Culturally Responsive Teaching

Culturally Responsive Teaching

Developed by Christine Sleeter, California State University Monterey Bay

Participants (classroom teachers, interns) will consider what culturally responsive teaching looks like in the classroom, and how teachers can learn more about their students and where their students are “coming from.” This activity focuses mainly on elementary teachers with growing Latino student populations; it can be adjusted for other contexts.

NAME Student Learning Outcomes:

  • Develop positive academic identities

Materials

Level:  Intermediate

Goals:
  • Participants will be able to describe some of the research and theoretical basis for culturally responsive teaching.

  • Participants will be able to describe various ways they can learn more about their own students’ home and community funds of knowledge.

  • Participants will be able to suggest implications of culturally responsive teaching for their own practice.

Assessment or Deliverable
  • Participants identify a concept in their curriculum, and brainstorm home and/or community knowledge and culture they might tap into in order to make the curriculum more relevant to students
  • Participants share one idea they gained from this workshop that they will act on in the next few days
MaterialsProcess

1. Introduction (
5 minutes)

Ask participants what they know about culturally responsive teaching, what it might look like in practice, and its research basis. Listen closely to what they already do and do not know. Show slide 2 of the Culturally Responsive Teaching Power Point; ask participants what Marisol might be doing now and why they think so.

2. Example (10 minutes)

Explain that Marisol Moreno received the NAME Exemplary Teaching Award as a fourth grade teacher in El Paso, Texas, and that she has now completed her PhD at the University of New Mexico. Culturally responsive teaching begins with interpreting students (like her) in terms of cultural strengths they bring to learning, rather than assuming they have deficits.
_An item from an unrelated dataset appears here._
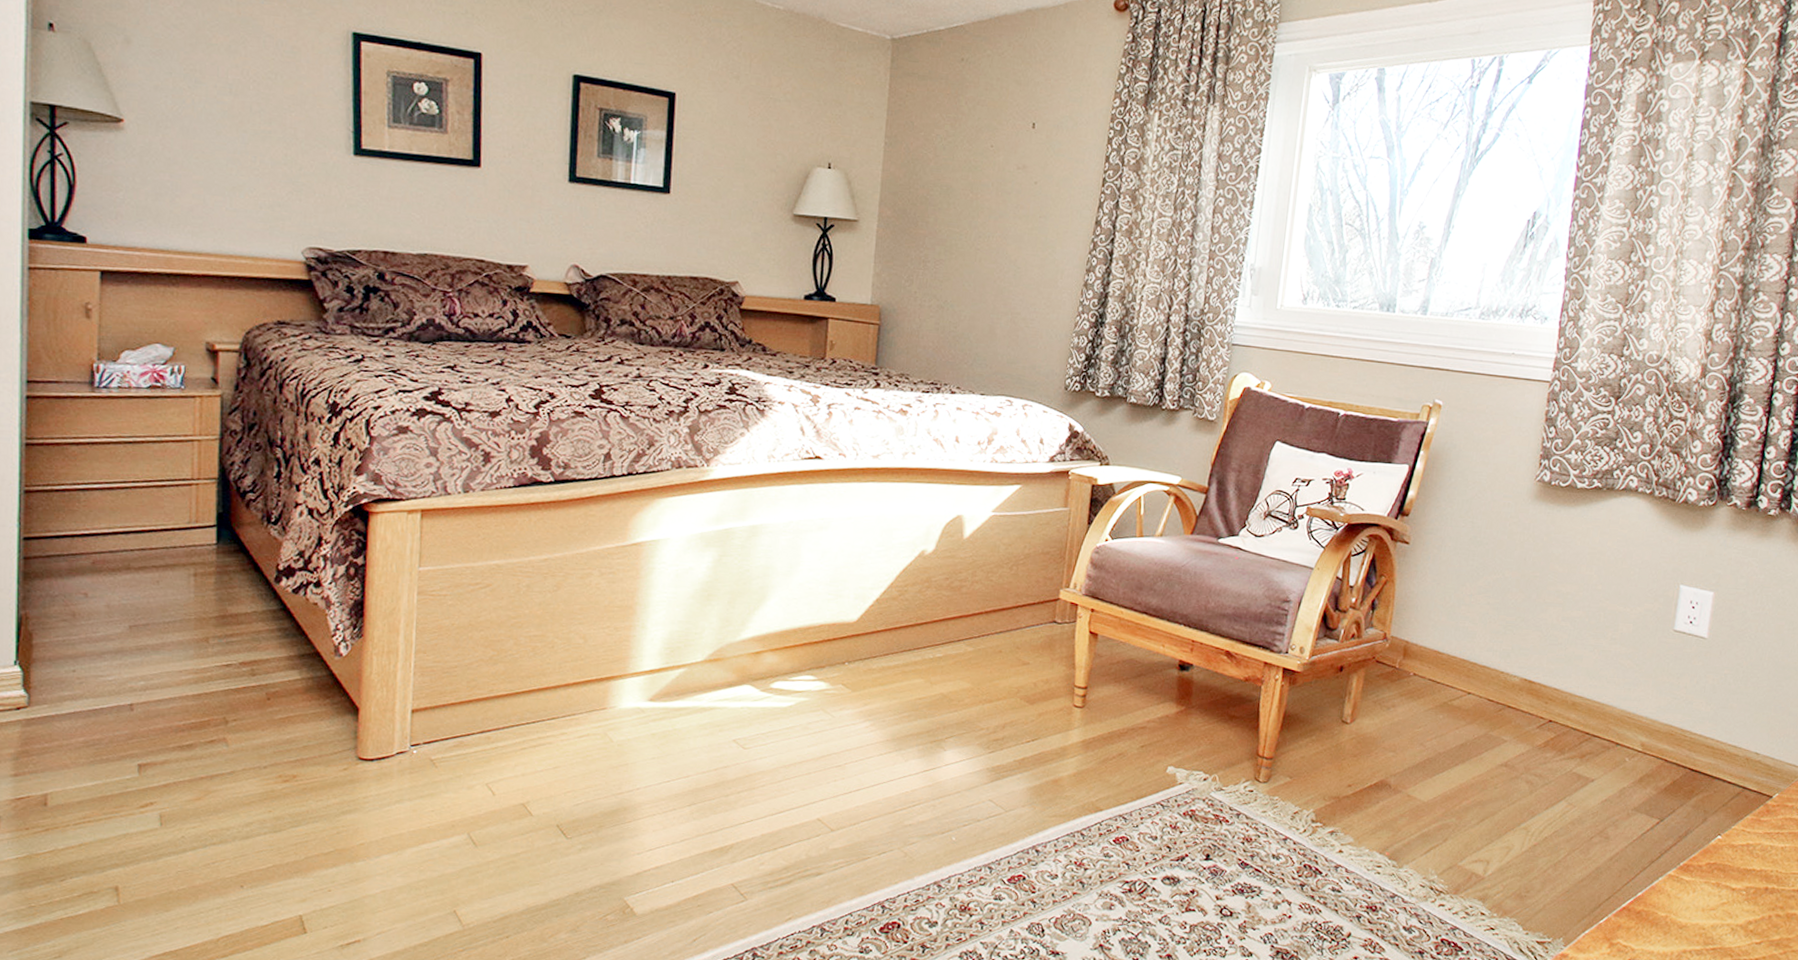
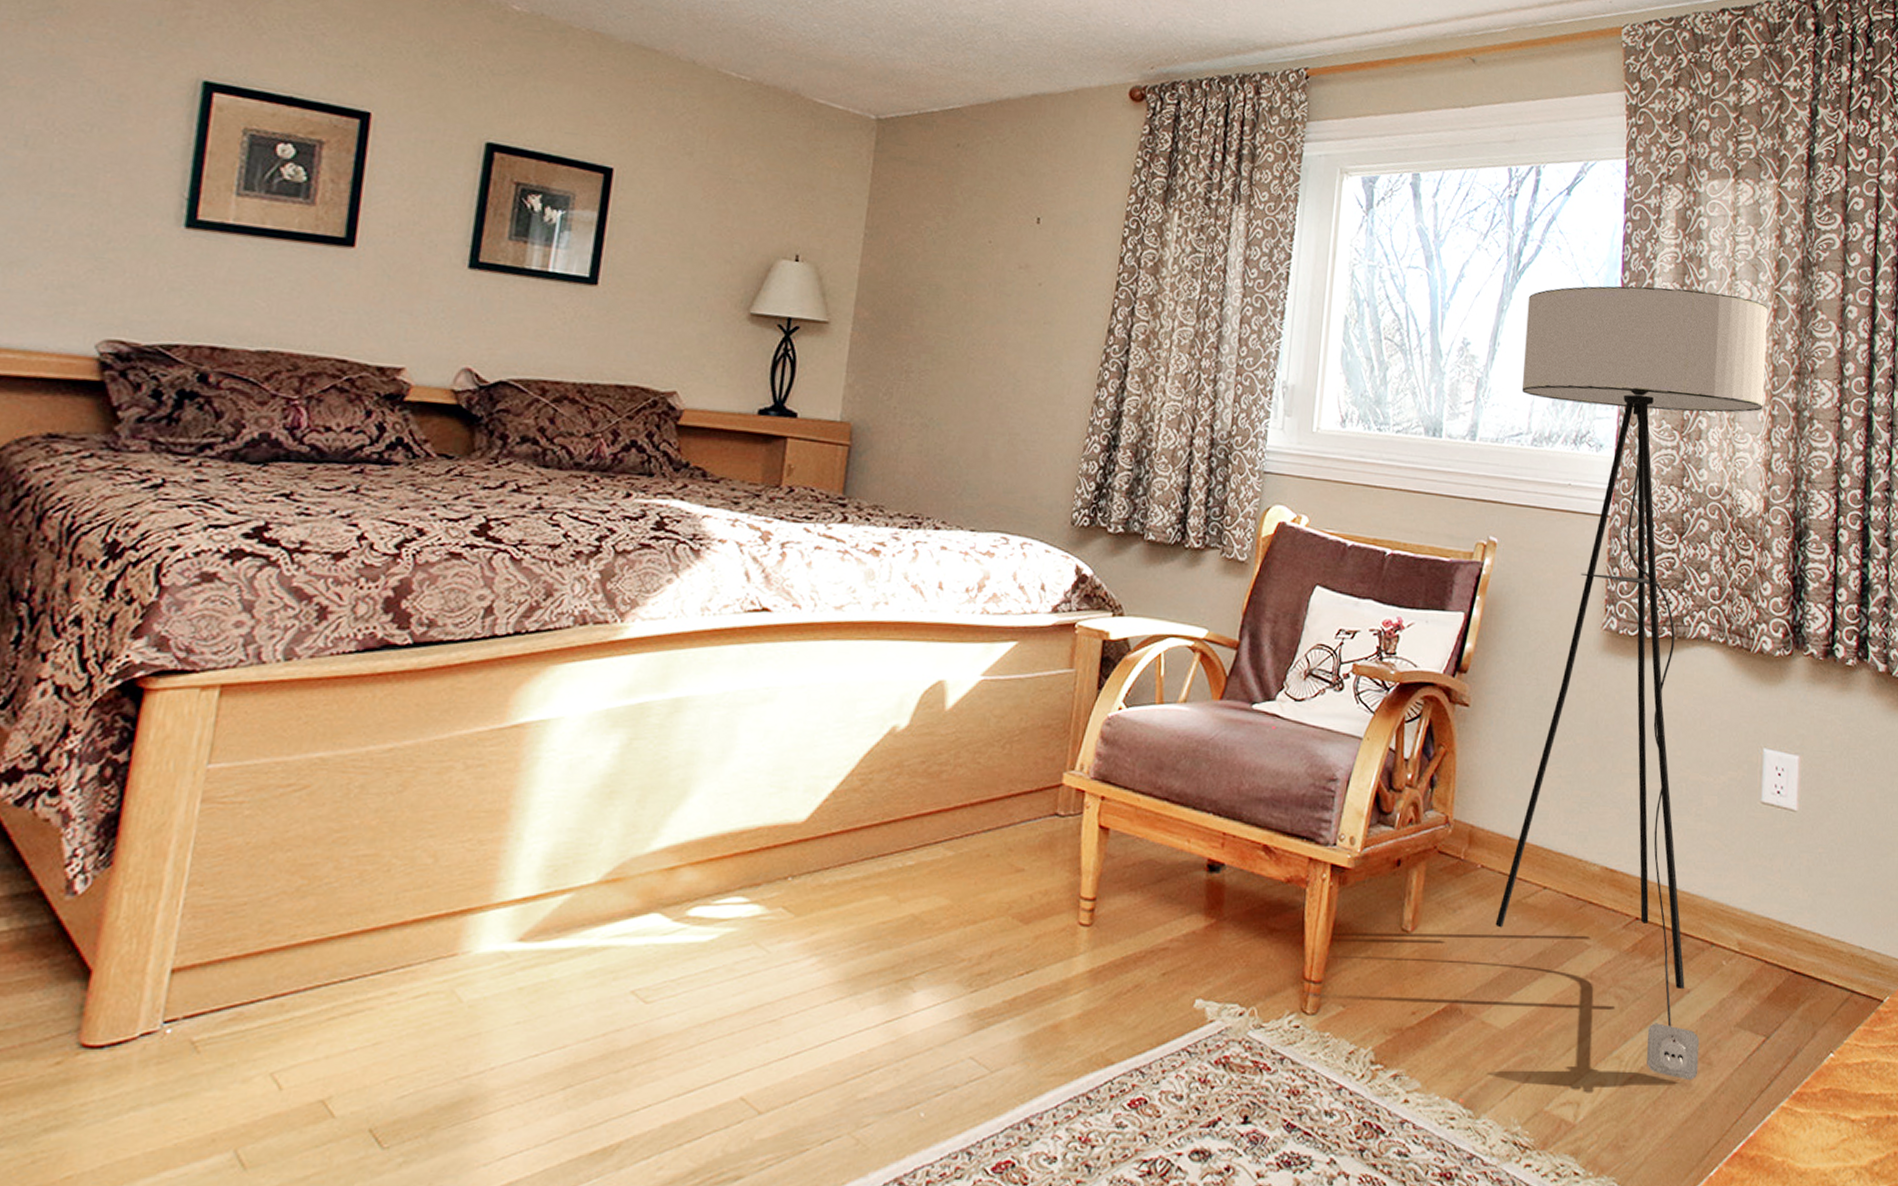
floor lamp: none [1423,169,1723,850] -> present [1495,286,1768,1081]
On the NAME/Learn website, show Marisol explaining how she develops her own students’ positive academic identities. Note what she says about her students’ academic achievement.
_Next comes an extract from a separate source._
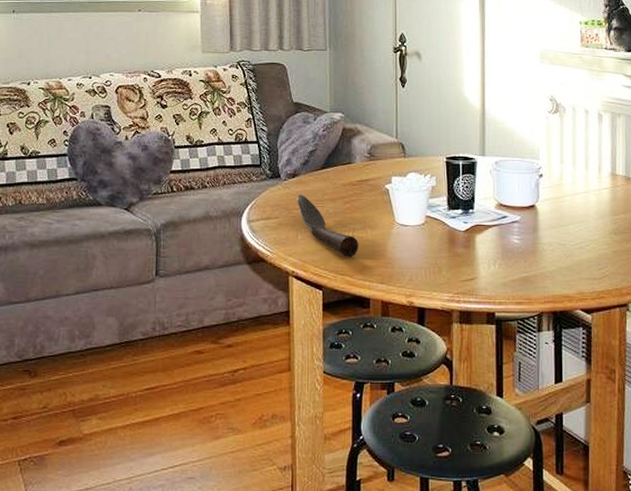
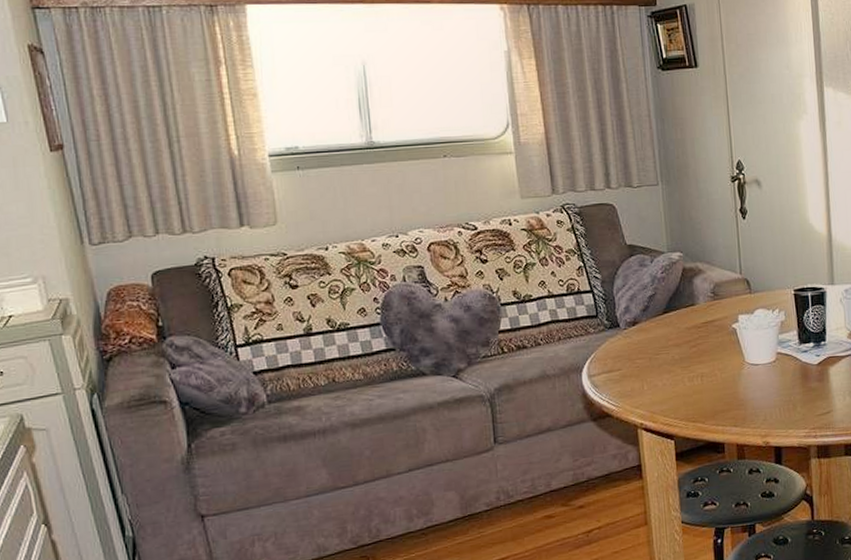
spoon: present [297,194,359,257] -> none [639,343,709,403]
Slide 3 of the PowerPoint offers 4 dimensions of culturally responsive teaching. Ask participants to discuss how they saw Marisol enact each dimension.
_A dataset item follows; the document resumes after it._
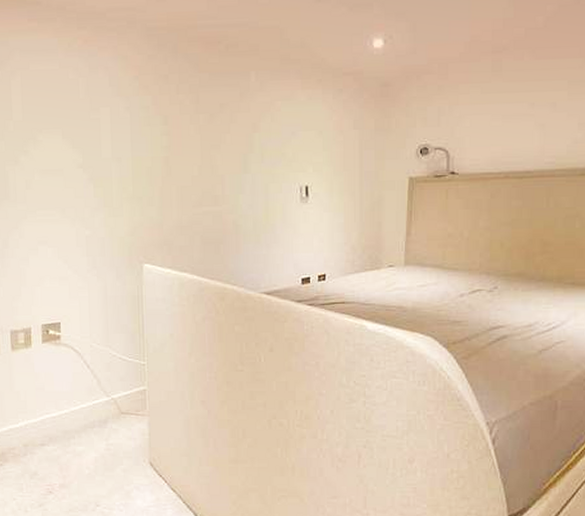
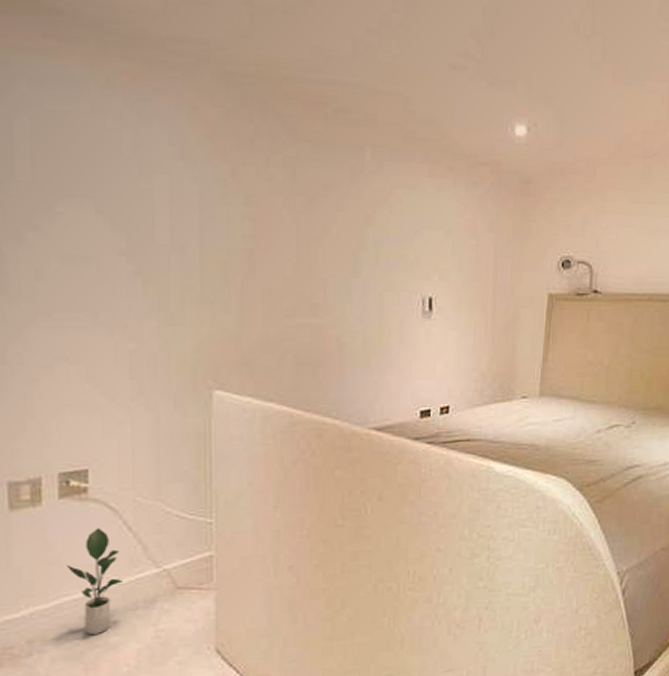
potted plant: none [47,365,84,443] -> present [66,528,123,635]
3. Research and Theory (15 minutes)

Using the NAME/Learn website, explain that culturally relevant teaching relates to NAME’s conceptualization of developing students’ academic identities. Draw attention to the research evidence links on that webpage. Using PowerPoint slides 4-12, present and discuss various related conceptualizations of culturally responsive teaching. Facilitators may need to read works cited at the bottoms of slides to familiarize themselves with each conceptualization.

Slides 13-16 present two conceptualizations of culturally responsive teaching as enacted in Arizona, along with highlights of research into the impact on student achievement.

4. Application 1 (15 minutes)

Using PowerPoint slide 17, invite participants to discuss what they see as the main ideas thus far regarding culturally relevant classroom practice, and knowledge of students that practice is based on. Invite them to brainstorm strategies they could use to become familiar with students’ home and community funds of knowledge.

Slides 18-23 show various guides for finding out more about students’ communities. Slides 18-20 are from Augustus Hawkins High School in Los Angeles; you can learn more about these at: https://cxarchive.gseis.ucla.edu/partnerships-grants/tiip/showcase/augustus-hawkins/manual-arts-team-lesson-plans. Slides 21-23 were developed and used by Christine Sleeter. Participants might discuss how they can use or adapt tools like these.

5. Application 2  (25 minutes)

To illustrate connecting home and community knowledge with school knowledge, show sample modules from Math in a Cultural Context (https://www.uaf.edu/mcc/mcc_resources/modules.php), a supplemental math curriculum developed over two decades in Alaska through collaboration among educators, Yup’ik elders and teachers, mathematicians and math educators, and Alaskan school districts. Although these modules are much more complex than something teachers can create in a workshop, they illustrate what can be done when teachers work with community resources to make academic content culturally relevant to their students. 

Working in small groups, ask teachers to identify a concept in their curriculum, and brainstorm home and/or community knowledge and culture they might tap into in order to make the curriculum more relevant to students. Also have them consider how they might invite their students to co-construct teaching this concept.

6. Wrap-up (5 minutes)

Invite participants to share one idea they gained from this workshop that they will act on in the next few days.